Sie nannte vor allem westliche Warenhausketten, die zum Beispiel Strumpfhosen aus der Produktion im Frauengefängnis Hoheneck verkauft hätten - »Knastware für den Klassenfeind«, zitierte Zupke einen dafür geprägten Begriff. Die Firmen »ließen sich mit der SED-Diktatur ein und nutzten die Zwangsarbeiterinnen als billige Arbeitskräfte«. Für eine Beteiligung an der Entschädigung dieser Menschen sei es aber nie zu spät. »Als SED-Opferbeauftragte werde ich die Unternehmen weiter in die Verantwortung nehmen.« Die Deutsche Presse-Agentur hat die von Zupke genannten Unternehmen um Stellungnahme gebeten.
Zupke fordert unkomplizierte Hilfe
Die Opferbeauftragte warb insgesamt dafür, den Opfern der SED-Diktatur mehr als 30 Jahre nach der deutschen Einheit rascher und unkomplizierter Hilfe zukommen zu lassen. Nach Zupkes Angaben gab es in den 40 Jahren der DDR-Geschichte etwa 250.000 politische Häftlinge sowie 173.000 Jugendliche in sogenannten Jugendwerkhöfen. Bisher bezögen rund 50.000 Betroffene eine Opferrente.
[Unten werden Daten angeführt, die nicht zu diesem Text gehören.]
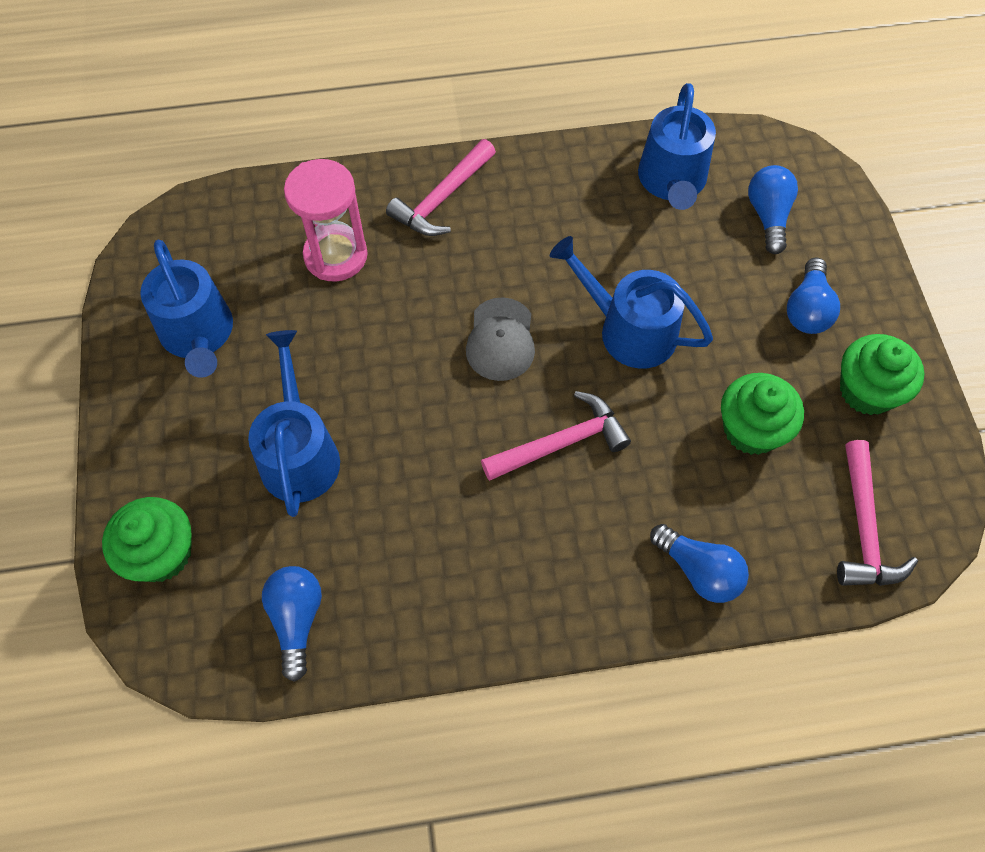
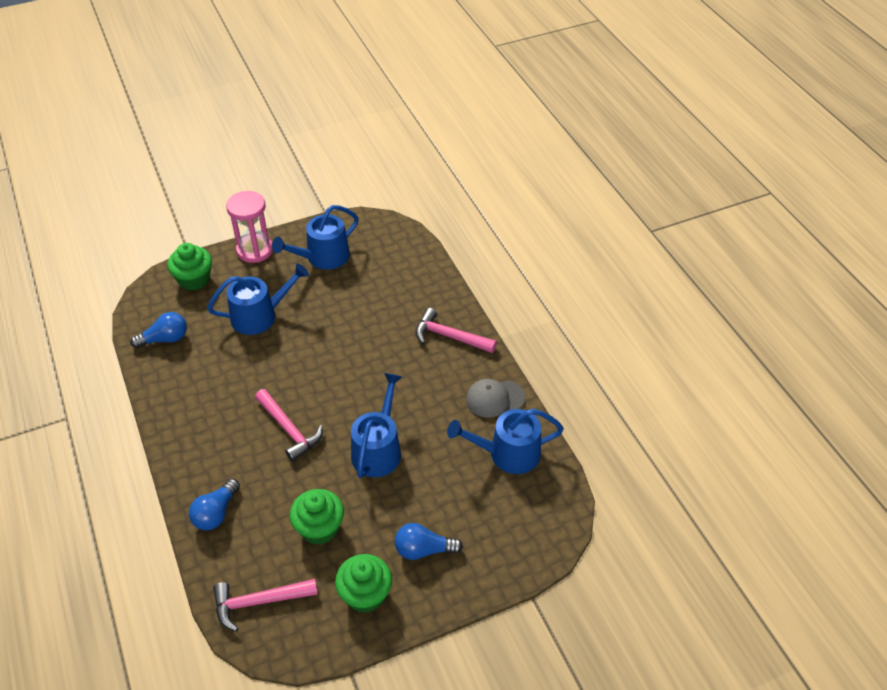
camera: 75 degrees right, 15 degrees down
pink hourglass [284,159,368,282] -> pink hourglass moved to [226,191,273,263]
grey cap [466,297,535,381] -> grey cap moved to [466,379,525,418]
blue light bulb [748,165,798,254] -> none

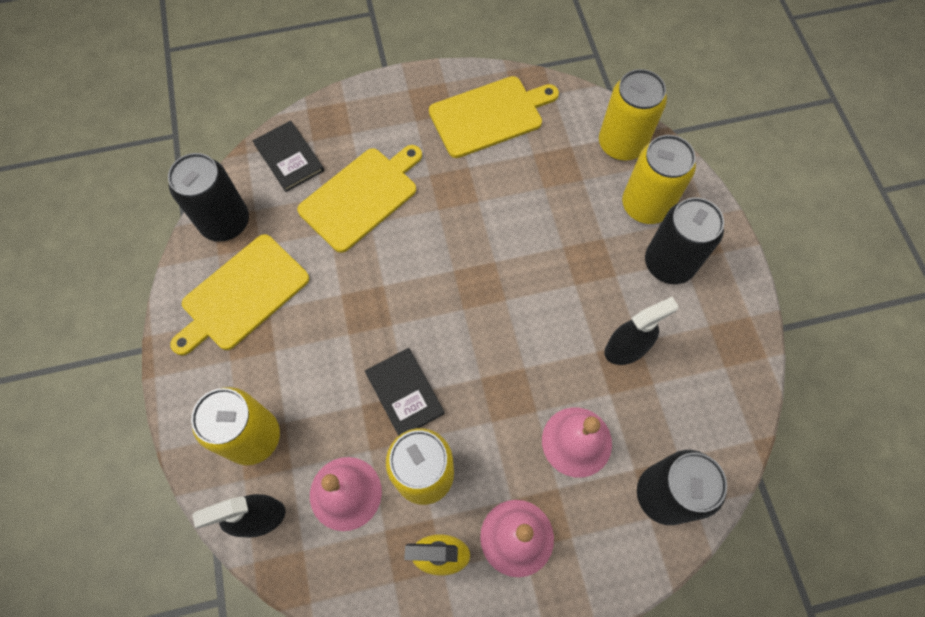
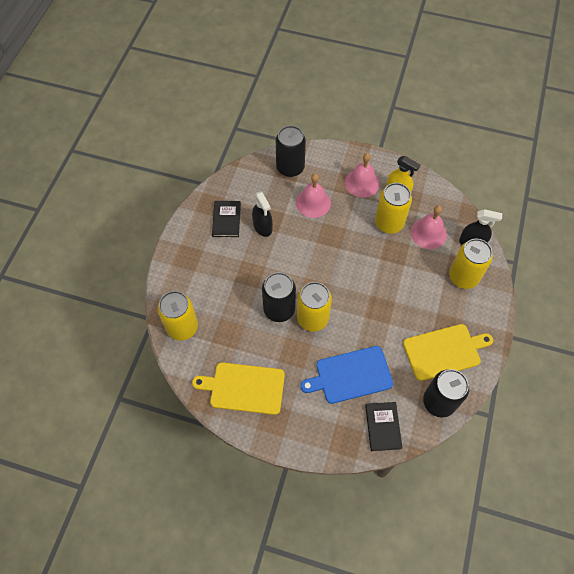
camera: 150 degrees left, 5 degrees down
yellow cutting board [297,145,422,253] -> blue cutting board [300,346,394,404]
black book [365,348,445,436] -> black book moved to [212,201,241,237]
black spray bottle [604,297,679,365] -> black spray bottle turned 120 degrees counterclockwise [252,191,273,237]
yellow can [622,135,696,224] -> yellow can moved to [297,282,332,332]
black can [645,197,724,284] -> black can moved to [262,272,296,322]

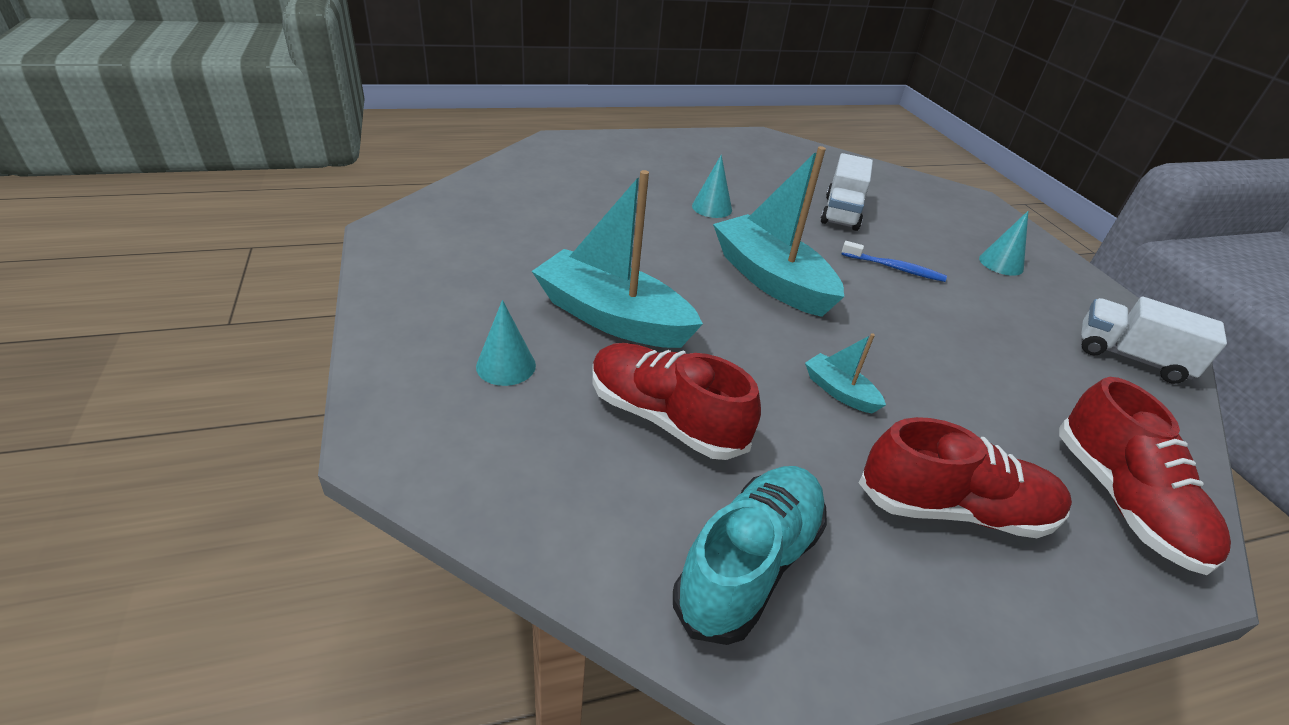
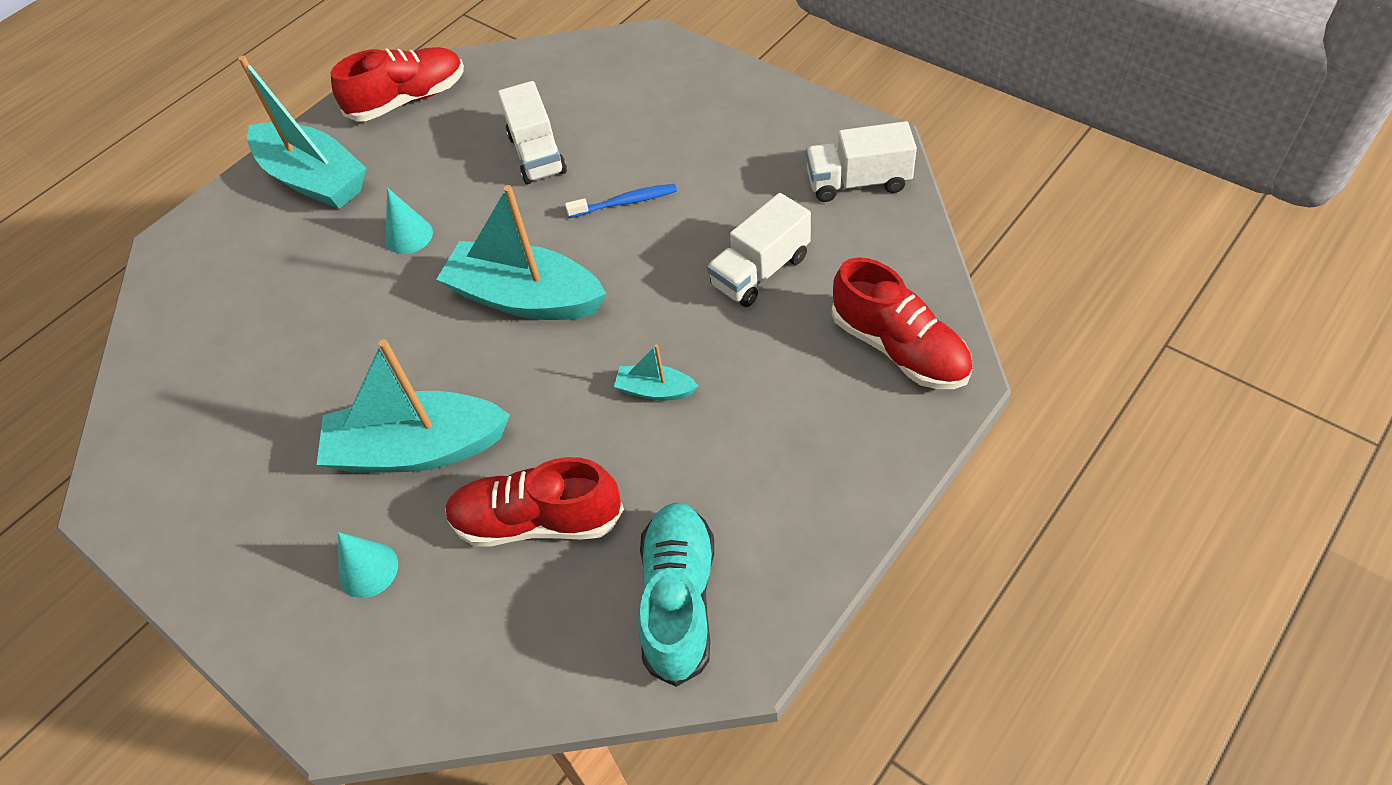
camera: 25 degrees left, 15 degrees up
red shoe [859,417,1072,538] -> red shoe moved to [331,47,464,121]
turquoise cone [979,211,1028,276] -> none
none -> turquoise boat [238,56,366,209]
none -> white truck [707,193,811,307]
Es gelte, »Gerechtigkeitslücken« zu schließen, sagte Zupke. Noch immer scheiterten viele Menschen am Nachweis der gesundheitlichen Folgen ihrer Verfolgung zu DDR-Zeiten. »Ich schlage vor, dass auf Grundlage klar definierter Kriterien, wie politische Haft oder Zersetzung, und definierter Krankheitsbilder der Zusammenhang zwischen dem schädigenden Ereignis und dem heutigen Gesundheitsschaden als gegeben vorausgesetzt wird«, erklärte Zupke.
Sie nannte dies eine »konkretisierte Vermutungsregelung«. Eine ähnliche Regel gelte für die durch die Auslandseinsätze körperlich und psychisch geschädigten Soldaten. »Mit dieser Regelung für die SED-Opfer würden unnötige Bürokratiekosten gespart und das Vertrauen der Opfer in den Rechtsstaat gestärkt werden«, meinte Zupke.
Interesse an Stasi-Unterlagen weiterhin hoch
Die frühere Bürgerrechtlerin hat das Amt der SED-Opferbeauftragten seit einem Jahr inne - seit dem 17. Juni 2021. Damals wurde zugleich die Stasi-Unterlagen-Behörde aufgelöst und deren Bestände wurden ins Bundesarchiv übertragen, also Millionen Dokumente wie Stasi-Akten, aber auch Fotos und Tonträger.
Der Präsident des Bundesarchivs, Michael Hollmann, zog eine positive Bilanz. Das Interesse von Bürgern und Bürgerinnen, Wissenschaft und Medien an den Akten des früheren DDR-Ministeriums für Staatssicherheit sei weiter hoch und der Zugang offen, sagte Hollmann der Deutschen Presse-Agentur. Die Stasi-Akten trügen entscheidend zur Aufarbeitung der SED-Diktatur bei.